Re: Potential New Issue: The Boundaries of Content Coding

* Robin Berjon wrote:
>In short, I think that it boils down to defining what exactly may  
>constitute content coding.

As far as practical advice for the EXI Working Group is concerned, it
does not. What matters here is how people are going to use the format
under consideration. If a significant portion of the format's users
are going to use it by going

  Save as EXI SVG -> ftp/scp to server -> HTTP

then you will end up with a considerable amount of content that does
not properly declare its MIME type and/or Content-Encoding, and you
will have to sniff the payloads to figure out whether the content is
EXI SVG or something else. If your architecture then assumes something
else, it's broken. So either

  * People won't create and publish their EXI SVG content as above,
    in which case it would seem that the EXI "encoder" sits on the
    server and we would be talking transfer encodings, not content
    encodings, or

  * People will do what is outlined above, and there would only be
    two solutions left, either one file extension and MIME type for
    all EXI content, or we change the relevant XML specifications
    to let XML processors sniff for EXI just like they sniff for
    character encodings

application/fastinfoset does it the pseudo character encoding way,
such resources may start with <?xml version="1.0" encoding="finf"?>
and a number of similar strings; deployed XML processors then handle
it as if they simply don't support the 'finf' character encoding.
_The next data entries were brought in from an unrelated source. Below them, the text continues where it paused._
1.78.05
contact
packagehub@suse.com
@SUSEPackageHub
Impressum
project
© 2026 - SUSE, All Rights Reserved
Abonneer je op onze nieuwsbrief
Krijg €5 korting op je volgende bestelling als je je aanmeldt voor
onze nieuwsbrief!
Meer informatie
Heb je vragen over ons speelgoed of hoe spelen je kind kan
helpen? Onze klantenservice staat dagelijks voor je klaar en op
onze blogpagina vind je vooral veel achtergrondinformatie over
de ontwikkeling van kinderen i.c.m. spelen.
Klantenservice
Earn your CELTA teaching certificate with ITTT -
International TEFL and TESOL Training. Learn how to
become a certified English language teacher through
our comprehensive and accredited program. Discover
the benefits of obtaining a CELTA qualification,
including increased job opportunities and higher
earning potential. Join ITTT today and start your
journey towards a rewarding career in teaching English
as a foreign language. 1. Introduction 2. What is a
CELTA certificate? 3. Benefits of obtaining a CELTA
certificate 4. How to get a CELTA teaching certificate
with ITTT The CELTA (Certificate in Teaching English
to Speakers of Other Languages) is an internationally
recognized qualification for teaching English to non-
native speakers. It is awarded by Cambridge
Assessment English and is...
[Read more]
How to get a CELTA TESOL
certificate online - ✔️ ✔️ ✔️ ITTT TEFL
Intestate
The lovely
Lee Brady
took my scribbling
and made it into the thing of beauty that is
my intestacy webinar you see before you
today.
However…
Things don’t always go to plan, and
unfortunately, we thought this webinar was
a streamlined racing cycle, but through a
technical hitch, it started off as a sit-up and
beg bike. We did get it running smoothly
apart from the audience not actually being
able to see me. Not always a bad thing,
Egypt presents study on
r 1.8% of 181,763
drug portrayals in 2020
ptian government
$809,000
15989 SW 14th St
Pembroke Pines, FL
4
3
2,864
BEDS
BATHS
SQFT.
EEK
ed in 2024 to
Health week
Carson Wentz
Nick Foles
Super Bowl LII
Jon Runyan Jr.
Your comparison with 'gzip' is a good one, that's a success story:

  http://lists.w3.org/Archives/Public/www-tag/2004Dec/0008.html

Looking at these figures, I have an idea what we will end up doing.

In any case, the TAG is chartered to clarify principles of Web
architecture, and "What is the range of content codings that meet
the requirements of RFC 2616" is not so much of a principle; and
whatever RFC 2616 might say, I don't see why the EXI Working Group
should feel constrained by it, so long as they can make a sound
argument to defend whatever design they might choose.